I respect those on the other side who see abortion as murder. What I don’t respect, in this election year above all others, is the focus on it. Pardon my personal theology: If there’s heaven in the next life, you get there by treating well the people you meet in this life. To condemn the famously empathetic Joe Biden when the alternativ­e is the extravagan­tly narcissist­ic Donald Trump ignores a foundation­al idea of Christiani­ty.

In Meeks’ homily, there’s no mention of the deaths from the coronaviru­s in a pandemic made worse by Trump’s mismanagem­ent, smears against science and reckless behavior. There is no mention of the additional 8 million Americans who have fallen into poverty as a result of the economic impact of the virus.

Nor is there a word about the Trump administra­tion’s horrific separation of migrant children from their parents at our border with Mexico.

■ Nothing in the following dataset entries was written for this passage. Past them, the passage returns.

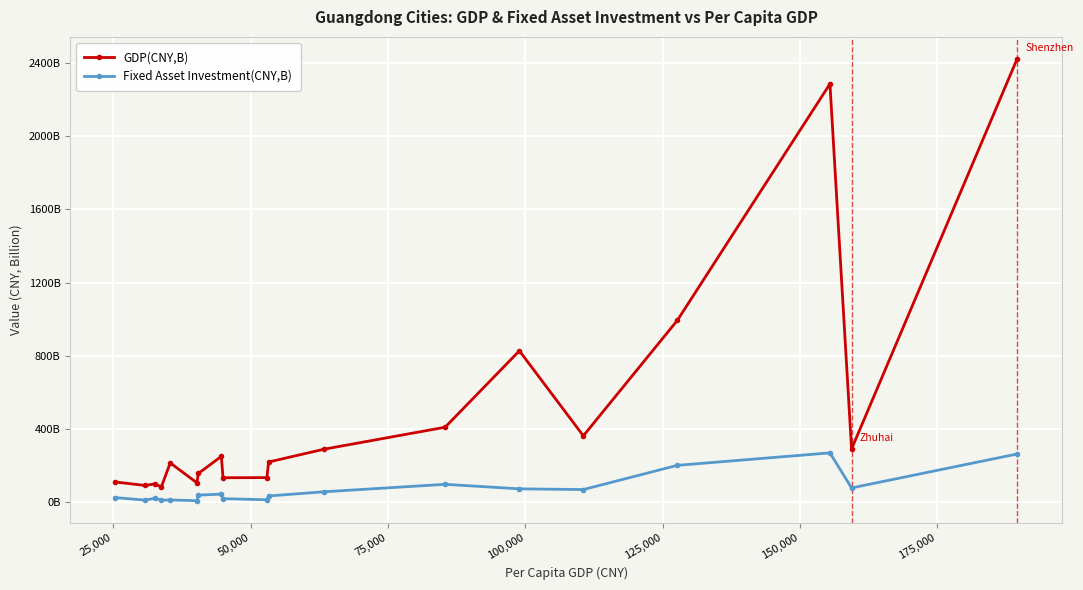

What is the difference between the maximum and minimum values in the GDP(CNY,B) series?

2337.3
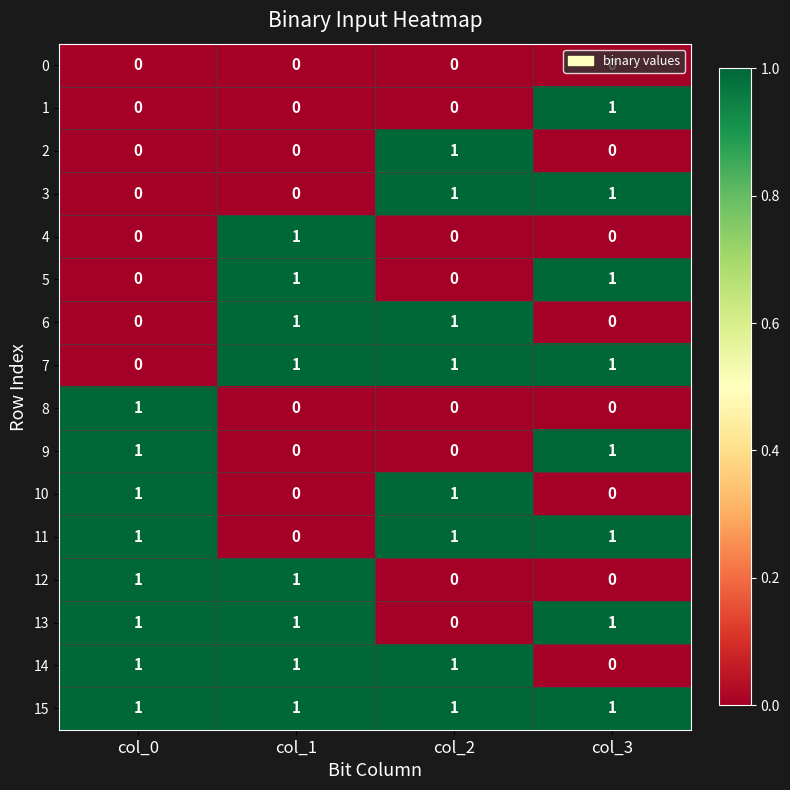

Is it true that 1 equals 1 at col_0?

False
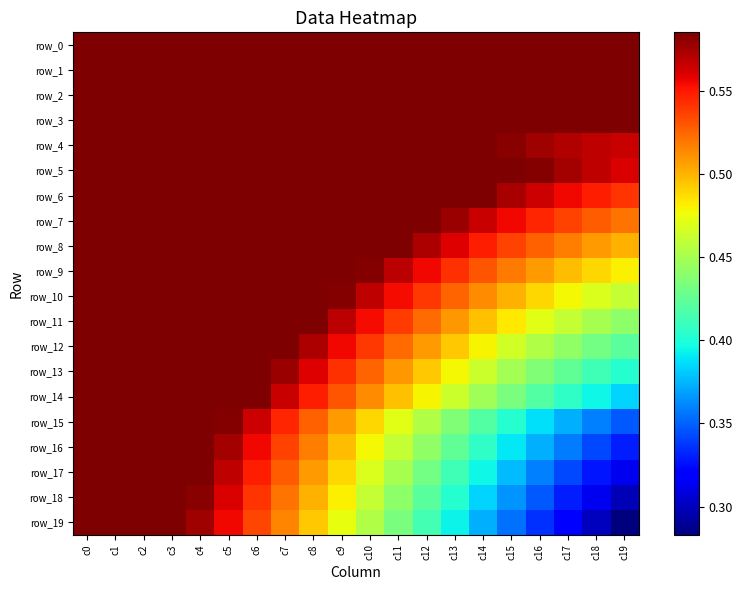

What is the maximum value shown in the chart?

0.6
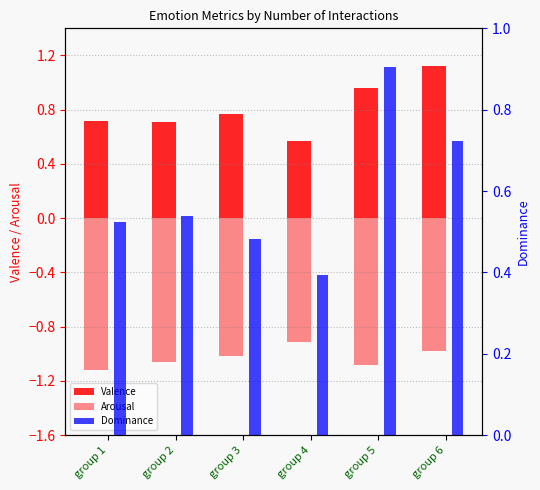

Which series has the widest spread of values?

Valence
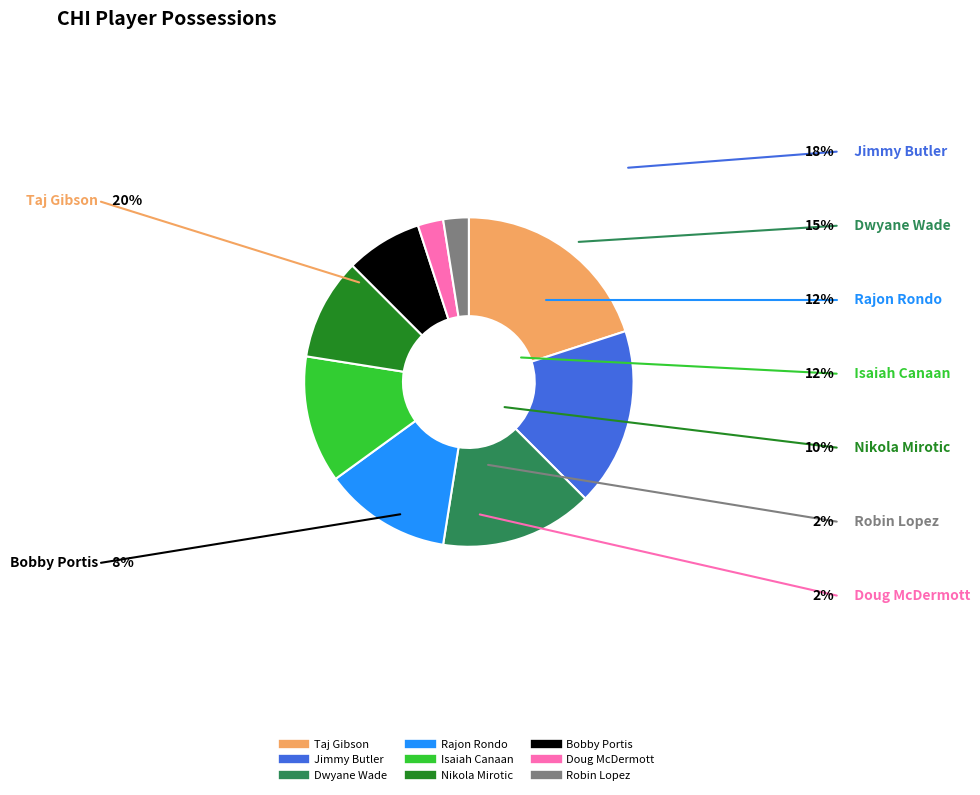

Which category has the biggest portion of the pie?

Taj Gibson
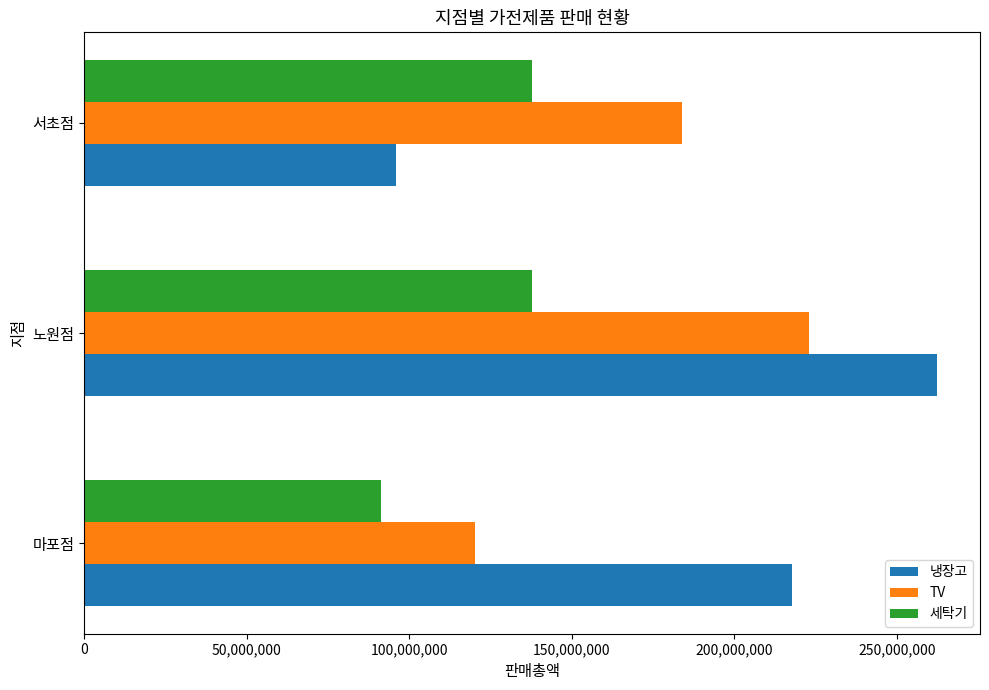

List the labels in order of 냉장고 value, smallest first.

서초점, 마포점, 노원점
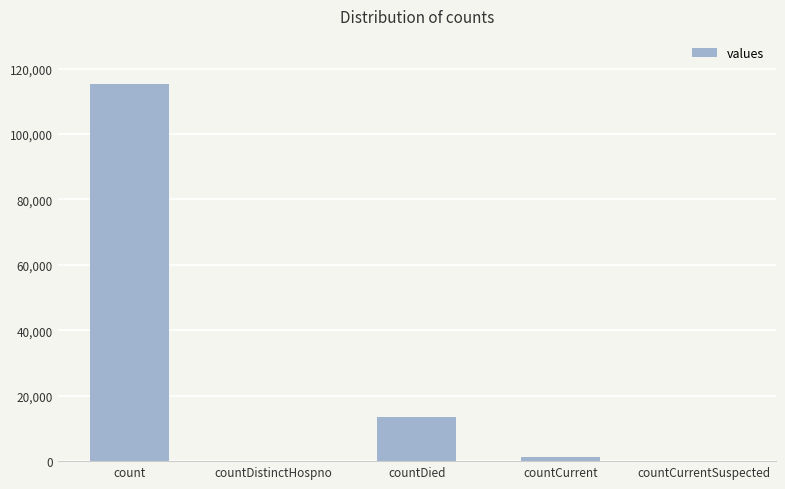

Between countCurrentSuspected and countDied, which is larger?

countDied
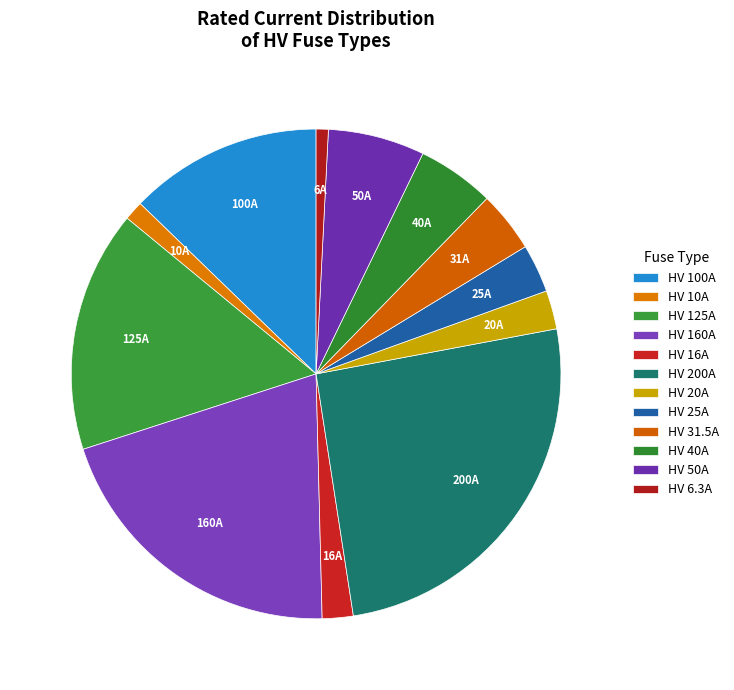

Which slice is the largest?

HV 200A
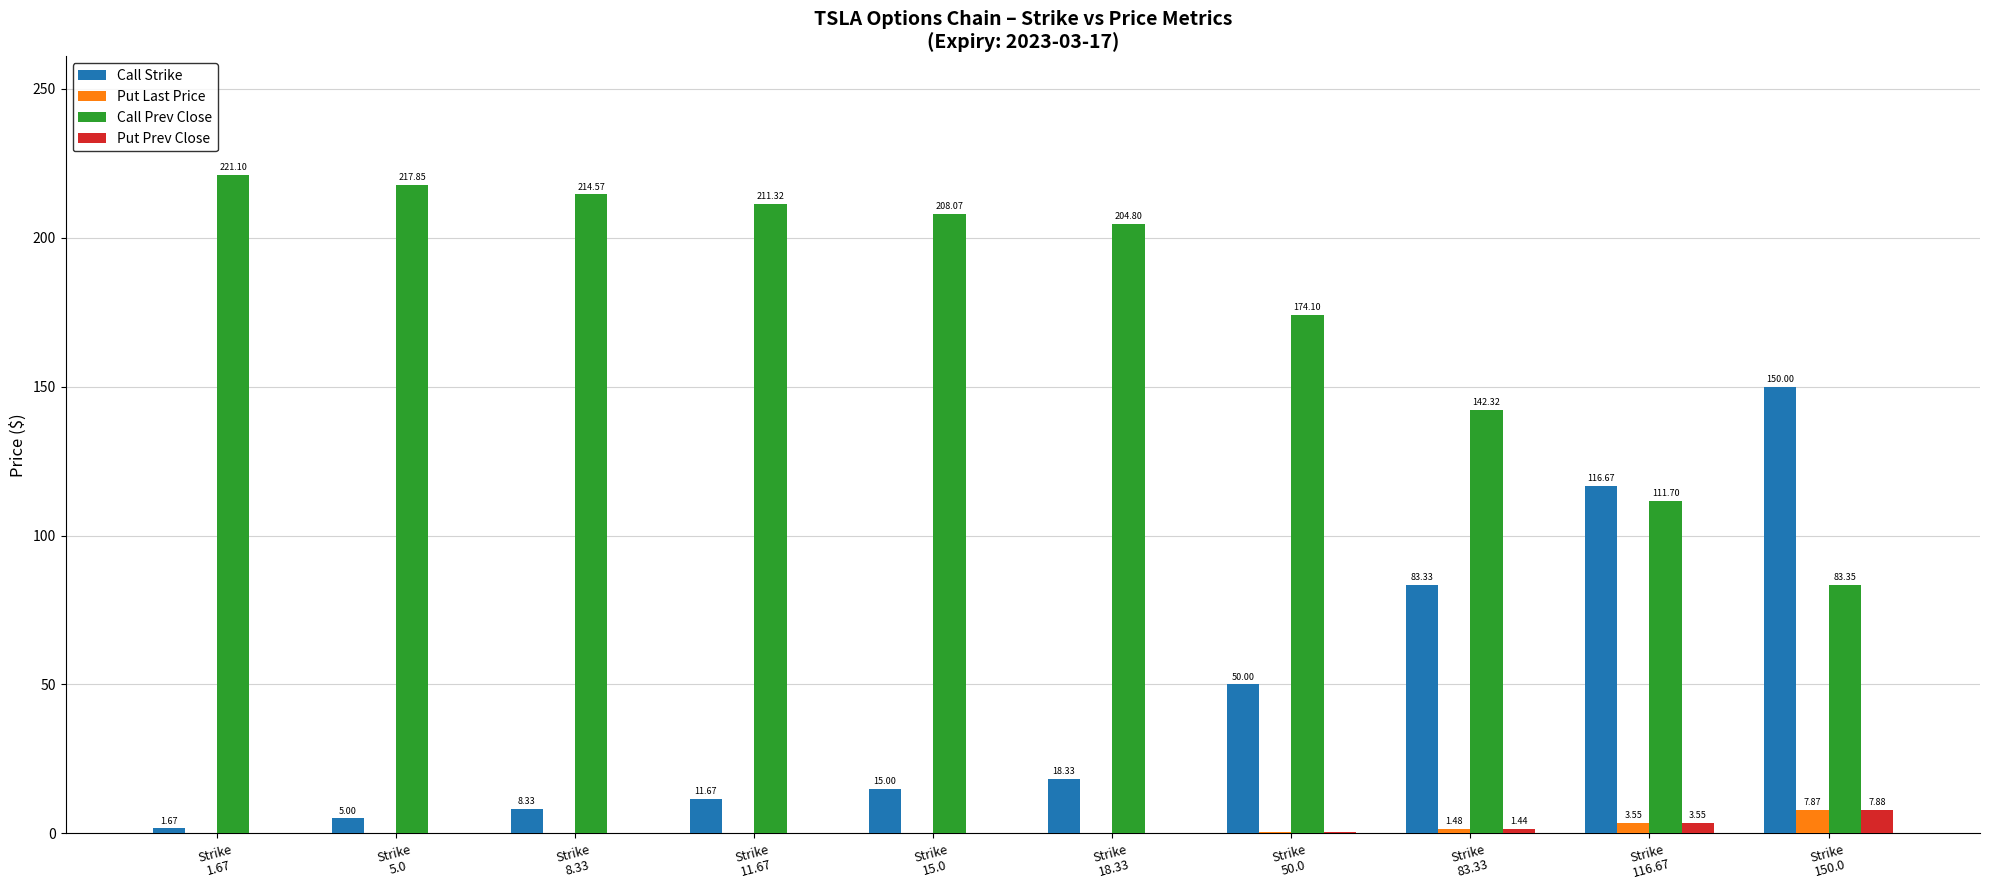

What is the sum of all Put Last Price values?

13.6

The complaint about “socialism” sounds like opposition to health care for all, a stunning position for a priest.

Indeed, the prospects for American democracy, for recovery from the pandemic, for survival of the planet, for racial equality, for immigratio­n reform, for economic justice and for plain old common decency — all of which are at stake in this important presidenti­al election — have no place in the otherworld of Father Meeks.